Brought to you by OBS reviewer Marie-Reine
*Beware of possible Spoilers*
Camille Alexa’s collection includes no fewer than 26 short works, ranging from whimsical poems on the unfortunate consequences of hoarding fluffy, voracious alien invaders in Poor Little Things to a poignant short story in the form of unanswered letters of a sister to her brother, after she has crash-landed on a seemingly uninhabited planetoid in Flying Solo. Each story is engrossing and bewitching in its own right, and through them, Alexa explores the different facets of speculative fiction. Two teens await the zombie apocalypse, the world’s last dragon wrestles with her hatred of humanity, and a mandroid and the human girl in his keep trudge across the deserts of Mars—these are only a sample of the fantastical tales Alexa offers readers in this collection.
Alexa has a gift for describing imaginary environments. In the previously mentioned Flying Solo, Katherine crash-lands on a small planetoid and at first, she feels frightened by the incredible expanse of empty space. With her, the reader feels anxious at the eerie stillness of solitude and the crushing vastness of the sky. When her attitude towards her surroundings changes, the reader marvels alongside her at the beauty of the tiny planet’s precious ecosystem. Alexa’s stories are tactile, sensory experiences. In Inclusions, the dampness of the planet and the sharpness of the silica plants are haunting, oppressive. When Marta and Danton cut their hands on the brittle plant-life, when the unending oily drizzle drips on their faces, we turn our hands to inspect for scratches and wipe our own brow. Alexa brings the scene of her stories to life vividly, to the point of eclipsing reality. The reader plunges in again and again, in turn tasting the dry dust of a water-less Earth, as in The Taste of Snow, or feeling the briny coolness and the power of the seas, in Neither Wave Nor Wind.

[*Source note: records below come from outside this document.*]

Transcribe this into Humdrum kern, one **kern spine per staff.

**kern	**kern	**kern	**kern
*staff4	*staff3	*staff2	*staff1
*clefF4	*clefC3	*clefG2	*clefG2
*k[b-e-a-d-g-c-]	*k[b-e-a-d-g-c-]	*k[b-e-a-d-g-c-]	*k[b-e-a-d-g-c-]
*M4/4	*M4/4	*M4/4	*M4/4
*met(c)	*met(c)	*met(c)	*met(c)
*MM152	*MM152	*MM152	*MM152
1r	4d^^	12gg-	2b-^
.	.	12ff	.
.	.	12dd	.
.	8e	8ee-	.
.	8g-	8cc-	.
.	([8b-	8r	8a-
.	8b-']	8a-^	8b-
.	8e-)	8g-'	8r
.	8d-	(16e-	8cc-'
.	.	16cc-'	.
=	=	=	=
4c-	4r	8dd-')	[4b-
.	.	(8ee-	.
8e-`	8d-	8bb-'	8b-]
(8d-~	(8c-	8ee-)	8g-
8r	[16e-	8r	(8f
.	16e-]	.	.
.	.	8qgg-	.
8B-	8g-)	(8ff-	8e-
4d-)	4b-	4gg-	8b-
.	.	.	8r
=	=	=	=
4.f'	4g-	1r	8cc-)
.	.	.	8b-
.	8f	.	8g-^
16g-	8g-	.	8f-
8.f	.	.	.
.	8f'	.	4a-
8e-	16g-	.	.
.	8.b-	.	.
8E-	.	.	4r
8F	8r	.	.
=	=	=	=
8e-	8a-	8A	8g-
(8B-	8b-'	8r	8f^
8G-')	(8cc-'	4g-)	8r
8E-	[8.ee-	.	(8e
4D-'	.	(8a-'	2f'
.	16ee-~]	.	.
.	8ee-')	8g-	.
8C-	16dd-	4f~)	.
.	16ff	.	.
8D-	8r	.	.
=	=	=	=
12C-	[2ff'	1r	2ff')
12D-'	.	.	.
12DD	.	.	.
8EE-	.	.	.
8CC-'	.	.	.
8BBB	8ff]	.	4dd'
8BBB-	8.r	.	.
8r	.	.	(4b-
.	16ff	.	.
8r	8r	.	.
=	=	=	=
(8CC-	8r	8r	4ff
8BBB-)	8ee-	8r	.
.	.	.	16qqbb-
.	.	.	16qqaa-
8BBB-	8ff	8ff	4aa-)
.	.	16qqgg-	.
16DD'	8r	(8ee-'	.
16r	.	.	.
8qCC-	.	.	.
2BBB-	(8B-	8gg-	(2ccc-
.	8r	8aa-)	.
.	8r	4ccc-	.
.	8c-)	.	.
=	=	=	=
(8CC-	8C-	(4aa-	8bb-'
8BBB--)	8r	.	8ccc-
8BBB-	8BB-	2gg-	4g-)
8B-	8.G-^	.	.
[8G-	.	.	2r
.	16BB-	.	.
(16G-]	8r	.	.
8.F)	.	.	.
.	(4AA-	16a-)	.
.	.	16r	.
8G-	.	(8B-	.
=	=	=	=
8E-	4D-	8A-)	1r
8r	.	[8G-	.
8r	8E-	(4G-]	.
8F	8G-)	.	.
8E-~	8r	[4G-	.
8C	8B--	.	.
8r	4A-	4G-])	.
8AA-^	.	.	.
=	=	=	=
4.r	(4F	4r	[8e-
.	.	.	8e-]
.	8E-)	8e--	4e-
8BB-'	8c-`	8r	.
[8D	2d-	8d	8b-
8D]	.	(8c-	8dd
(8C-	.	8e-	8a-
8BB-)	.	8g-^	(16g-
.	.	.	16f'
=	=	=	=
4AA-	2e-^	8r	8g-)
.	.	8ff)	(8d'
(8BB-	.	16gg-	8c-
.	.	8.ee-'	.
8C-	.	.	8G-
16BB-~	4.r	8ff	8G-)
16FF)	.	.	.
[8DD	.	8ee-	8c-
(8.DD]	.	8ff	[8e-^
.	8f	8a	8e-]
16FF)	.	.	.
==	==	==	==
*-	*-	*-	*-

Despite the brief nature of these works, Alexa develops endearing and touching characters. These characters are not always human. In fact, the mechanical and inanimate ones are often the most soulful. In The Clone Wrangler’s Bride, she introduces Matty, a country girl from Earth traded for marriage by her father, and her guardian droid, Echo. Told from Matty’s perspective, Echo only seems to be an unfeeling device at first. But Echo’s quiet and imperceptibly caring actions betray a metaphorical heart where only well-tuned parts reside. This theme is only reinforced in the delightful sequel, Droidtown Blues and in another short story, Shades of White and Road. In a world where things are created and grown like fruit on trees, a girl leaves the city and on her way to the edge, she encounters and befriends objects. Though not anthropomorphized per se, each new acquaintance has a personality, a voice, a purpose. They are identified without an objectifying and humiliating article (such as “the”). Familiar companions, they are simply suitcase, lint, bucket, and stool.
That this review only limits itself to certain stories does not imply that these are the only ones worth reading or the only ones of note. Each piece in this collection is as sharp as a razor and beautifully composed. The author is able to create characters that are immediately beloved so that one story will not be enough to satisfy readers—each story invites imagination and when it is done, there is a teasing need to find that same feeling once more in the following story. This is an enchanting collection, dense with creative, inspiring tales.